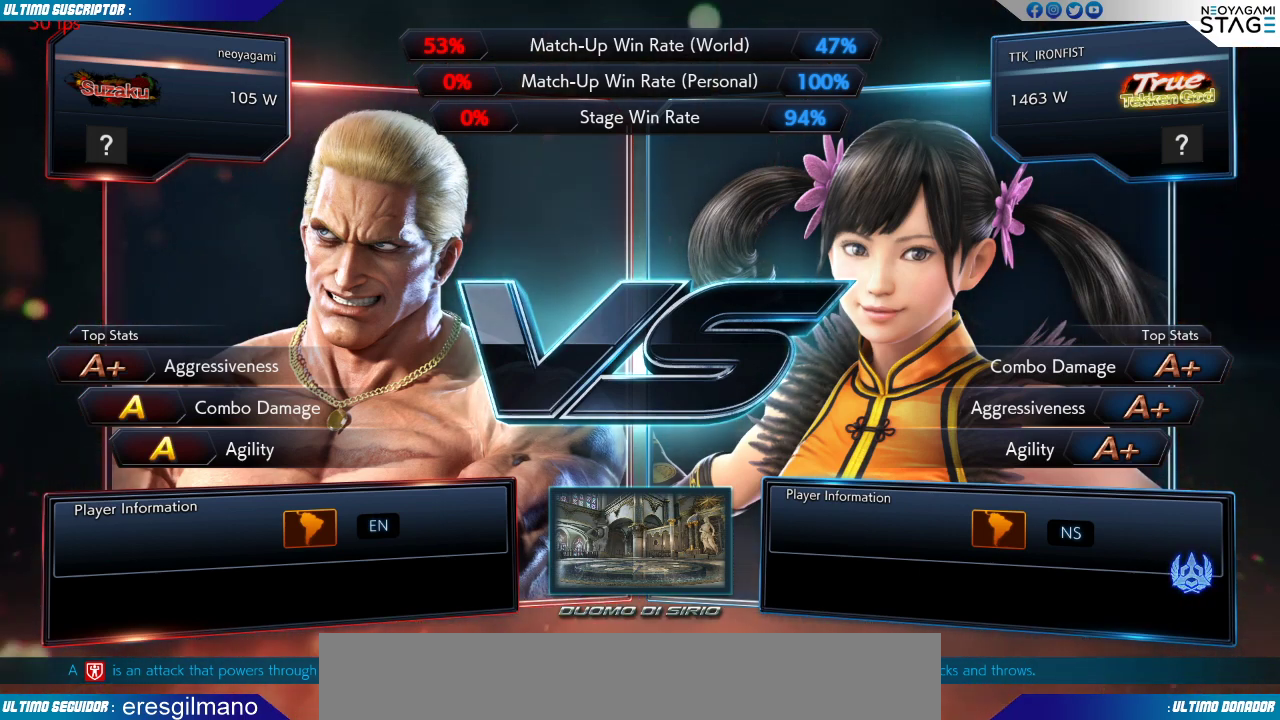
{"dt_ms": 500, "buttons": ["TRIANGLE"], "left_stick": "center"}
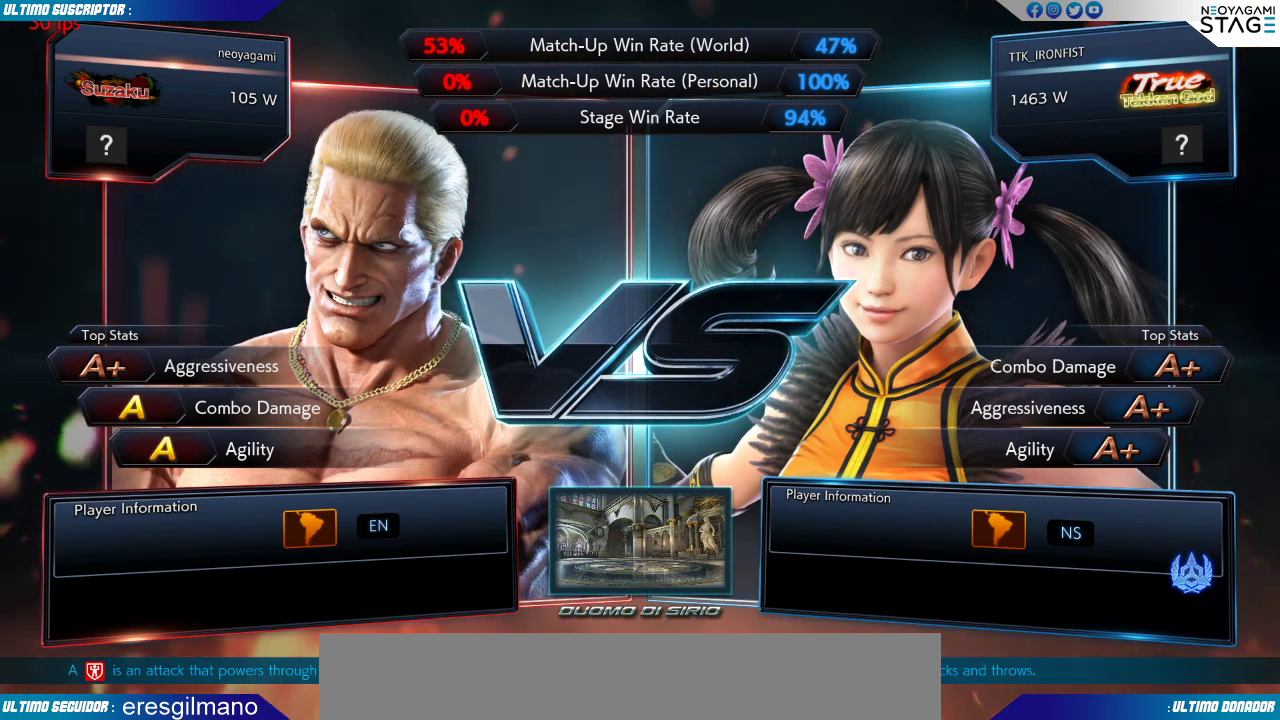
{"dt_ms": 500, "buttons": ["TRIANGLE"], "left_stick": "center", "events": [[50, "TRIANGLE", "up"], [167, "SQUARE", "down"], [167, "left_stick", "right"], [250, "SQUARE", "up"], [267, "left_stick", "center"], [467, "TRIANGLE", "down"]]}
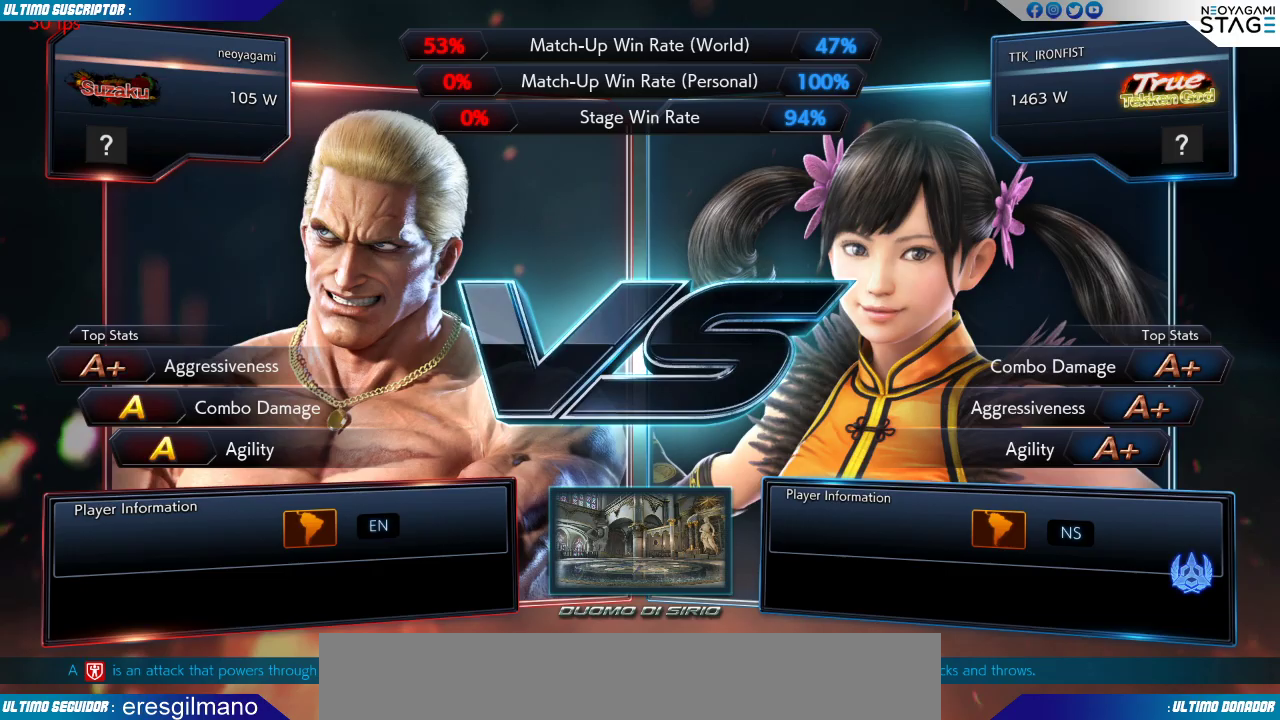
{"dt_ms": 500, "buttons": [], "left_stick": "center"}
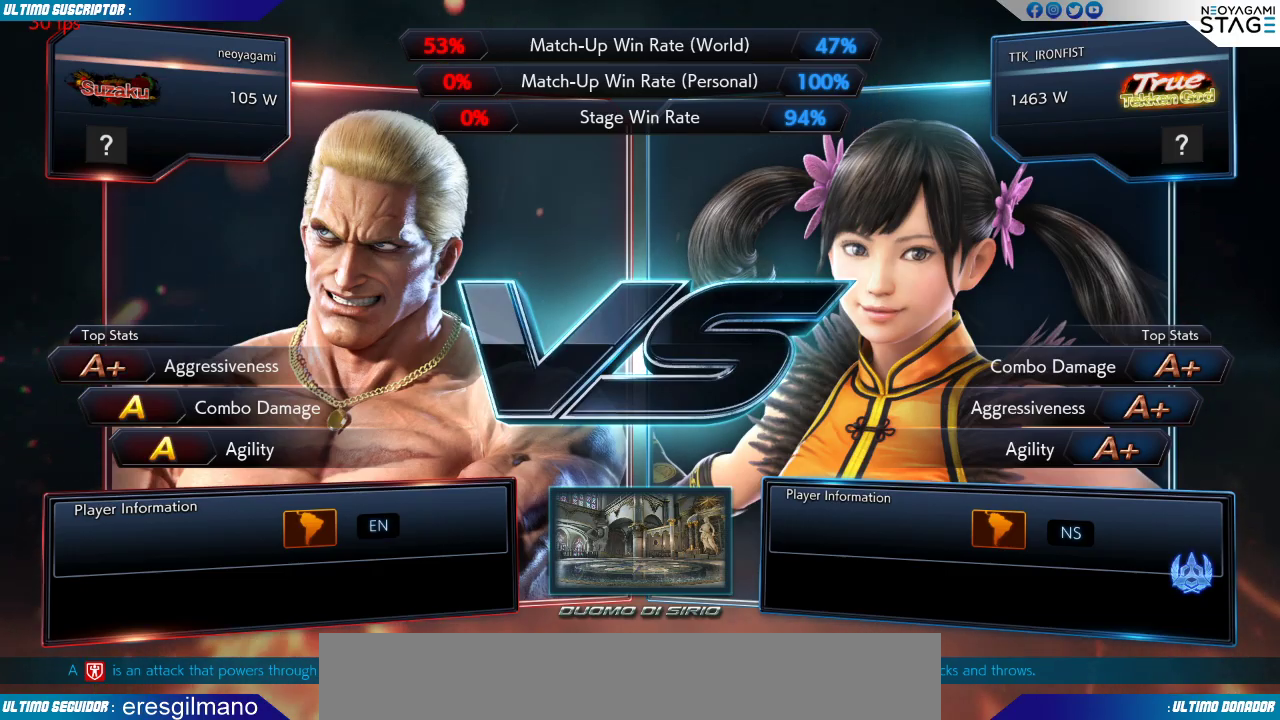
{"dt_ms": 500, "buttons": [], "left_stick": "center", "events": [[117, "TRIANGLE", "down"], [200, "TRIANGLE", "up"], [300, "SQUARE", "down"], [300, "left_stick", "right"], [383, "SQUARE", "up"], [417, "left_stick", "center"]]}
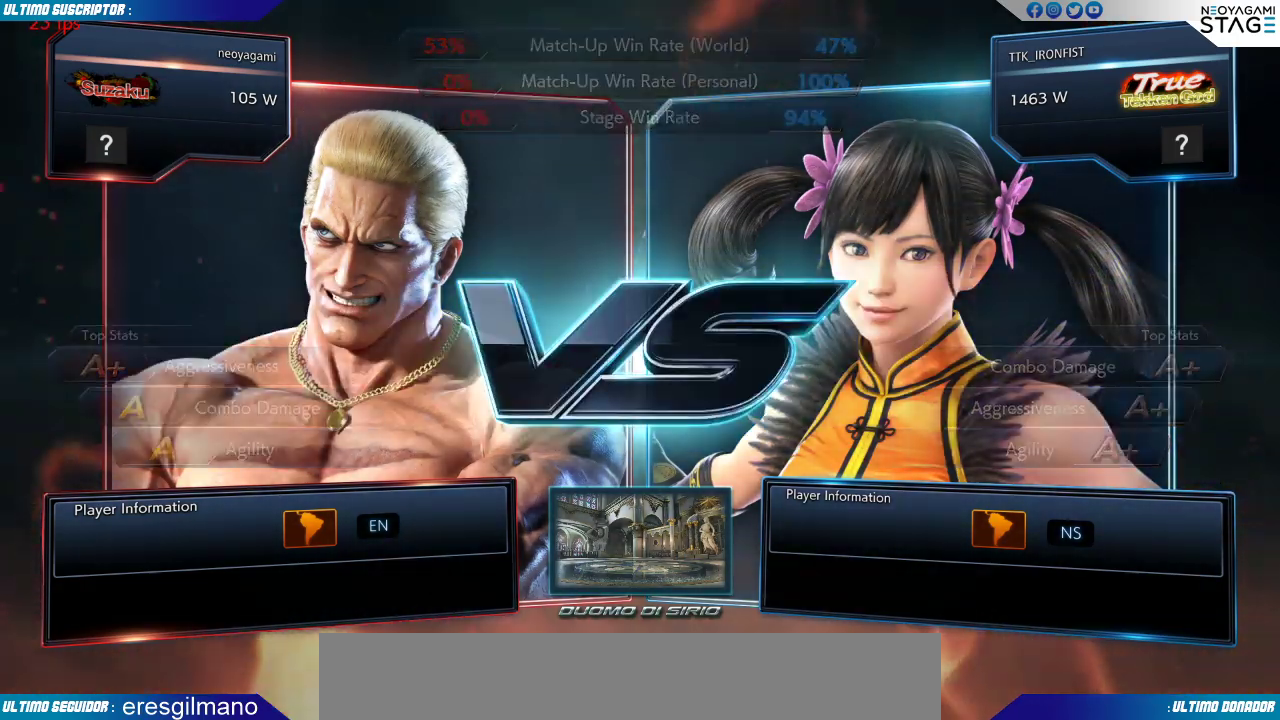
{"dt_ms": 500, "buttons": [], "left_stick": "center", "events": [[33, "R1", "down"], [83, "R1", "up"], [250, "TRIANGLE", "down"], [250, "left_stick", "right"], [300, "TRIANGLE", "up"], [367, "left_stick", "center"]]}
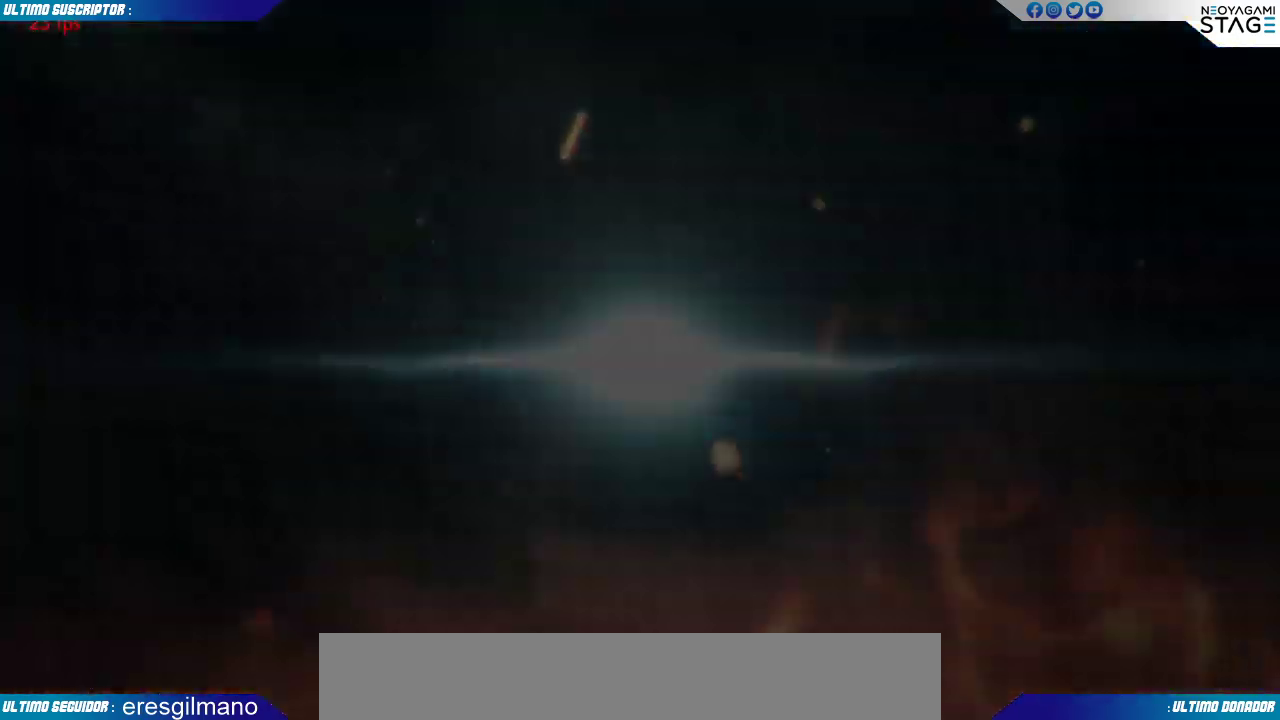
{"dt_ms": 500, "buttons": ["CROSS"], "left_stick": "center", "events": [[133, "CROSS", "down"], [200, "CROSS", "up"], [283, "CROSS", "down"], [350, "CROSS", "up"], [433, "CROSS", "down"]]}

++++++++++++++++++++

● **About this exercise**:
Could you copy the data above exactly, leaving the pictures out?

● **Task response**:
{"dt_ms": 500, "buttons": ["TRIANGLE"], "left_stick": "center"}
{"dt_ms": 500, "buttons": ["TRIANGLE"], "left_stick": "center", "events": [[50, "TRIANGLE", "up"], [167, "SQUARE", "down"], [167, "left_stick", "right"], [250, "SQUARE", "up"], [267, "left_stick", "center"], [467, "TRIANGLE", "down"]]}
{"dt_ms": 500, "buttons": [], "left_stick": "center"}
{"dt_ms": 500, "buttons": [], "left_stick": "center", "events": [[117, "TRIANGLE", "down"], [200, "TRIANGLE", "up"], [300, "SQUARE", "down"], [300, "left_stick", "right"], [383, "SQUARE", "up"], [417, "left_stick", "center"]]}
{"dt_ms": 500, "buttons": [], "left_stick": "center", "events": [[33, "R1", "down"], [83, "R1", "up"], [250, "TRIANGLE", "down"], [250, "left_stick", "right"], [300, "TRIANGLE", "up"], [367, "left_stick", "center"]]}
{"dt_ms": 500, "buttons": ["CROSS"], "left_stick": "center", "events": [[133, "CROSS", "down"], [200, "CROSS", "up"], [283, "CROSS", "down"], [350, "CROSS", "up"], [433, "CROSS", "down"]]}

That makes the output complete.